How does the brain solve the problem of dietary self-control? Given the ongoing obesity health crisis, addressing this question is of paramount importance. Projections estimate that over 18% of the global adult population will be obese by 2025 (4649), a designation that comes with significant health risks and economic costs (50, 51). Using an analytical framework that examined food-evoked brain states under different dietary goals in a low-dimensional gradient space provided several insights. First, successful regulators (those making healthier choices when focused on healthy eating) needed less reconfiguration of large-scale brain states to modify their behaviors. Second, weight status (as captured by BMI) moderated this relationship: Low BMI individuals maintained more similar modes of brain activity while achieving larger goal-consistent changes in dietary behaviors; individuals with a higher BMI did not rely on this mechanism. Third, when we examined correlates of RS along each principal axis of functional brain organization (gradients), we found a complex three-way interaction predicting dietary RS. Thus, dietary success (and failure) were characterized by significant heterogeneity in neural reorganization, potentially reflecting the heterogeneity in regulatory strategies across individuals. Together, our results highlight the complexity and importance of goal-dependent reconfigurations of macroscale networks for adaptive behaviors and provide insights into why dietary self-control may be more difficult for some people than others.

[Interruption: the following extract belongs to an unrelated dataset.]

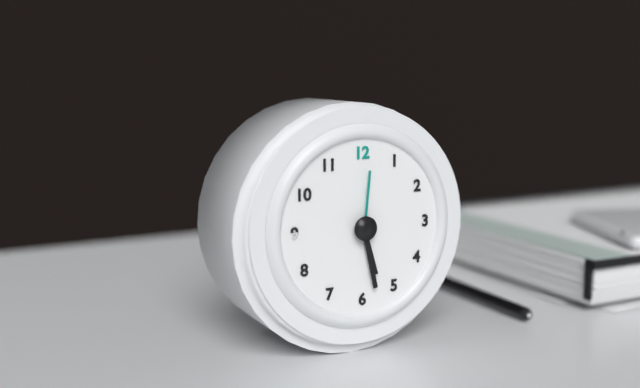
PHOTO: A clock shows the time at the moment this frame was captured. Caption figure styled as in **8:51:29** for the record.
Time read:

Our work capitalizes on an increasingly popular framework that focuses on a series of primary dimensions of variation in large-scale hierarchical brain organization (14, 15, 17, 52). Notably, these principal gradients have been identified using several measures, including the brain’s cortical morphology, microstructure, and functional and structural connectivity (1219, 5255). Atypical macroscale organization of brain function along these axes captured at rest may also be suitable for identifying neurobiomarkers and overcoming the limitations of traditional edge-based connectivity measures (56). However, to date, few studies have used this framework to characterize task-based activation patterns by exploring the role of study- and condition-specific gradients (57, 58). Here, we used established functional gradients to characterize a low-dimensional, intrinsic coordinate system of large-scale functional brain organization that may play a role in constraining functional dynamics related to dietary control. Our work demonstrated that projecting task-evoked brain states into an established gradient space may represent a powerful approach to examining cognitive phenomena like self-control and adaptive behaviors.

Supporting the validity of our analytical framework, we replicated established findings, showing enhanced activation of the FP network (FPN) in regulatory, health-focused dietary settings (indicated by regulatory shifts of dietary brain states toward the FPN end of gradient 3). This finding is consistent with a large body of work implicating this brain circuit in goal-related behaviors and cognitive control (5961). In dietary choice contexts, the FPN is reliably activated when people deliberately try to reduce food cravings (10, 62, 63). The FPN plays a central role in executive control (64), which might be impaired in individuals with high weight status and obesity (65). Aberrant functioning in the FPN is linked to dysregulated eating associated with obesity risk in youth (66). Moreover, food-evoked activation and connectivity in core areas of this brain network, like the dorsolateral prefrontal cortex (dlPFC), correlated with weight loss from dieting and bariatric surgery (6770) (for reviews on the relationship between dlPFC and dietary behavior, see refs. 36 and 37). Yet other studies using traditional univariate approaches often fail to link variance in localized brain activation with variance in people’s dietary RS in the FPN or elsewhere (including relatively well-powered task-based fMRI studies like the current one). Our results can shed light on this inconsistency: We found that regulatory changes in FPN activation alone did not reflect dietary success. Instead, RS was predicted by complex reconfigurations of brain patterns along all three gradients, as captured in a triple interaction. This finding suggests that the benefit of recruiting executive control regions of the FPN for dietary RS might depend on activation patterns in other brain networks, underscoring the potential heterogeneity of regulatory strategies and “avenues” to dietary success. Future work will be needed to unpack this intriguing result further.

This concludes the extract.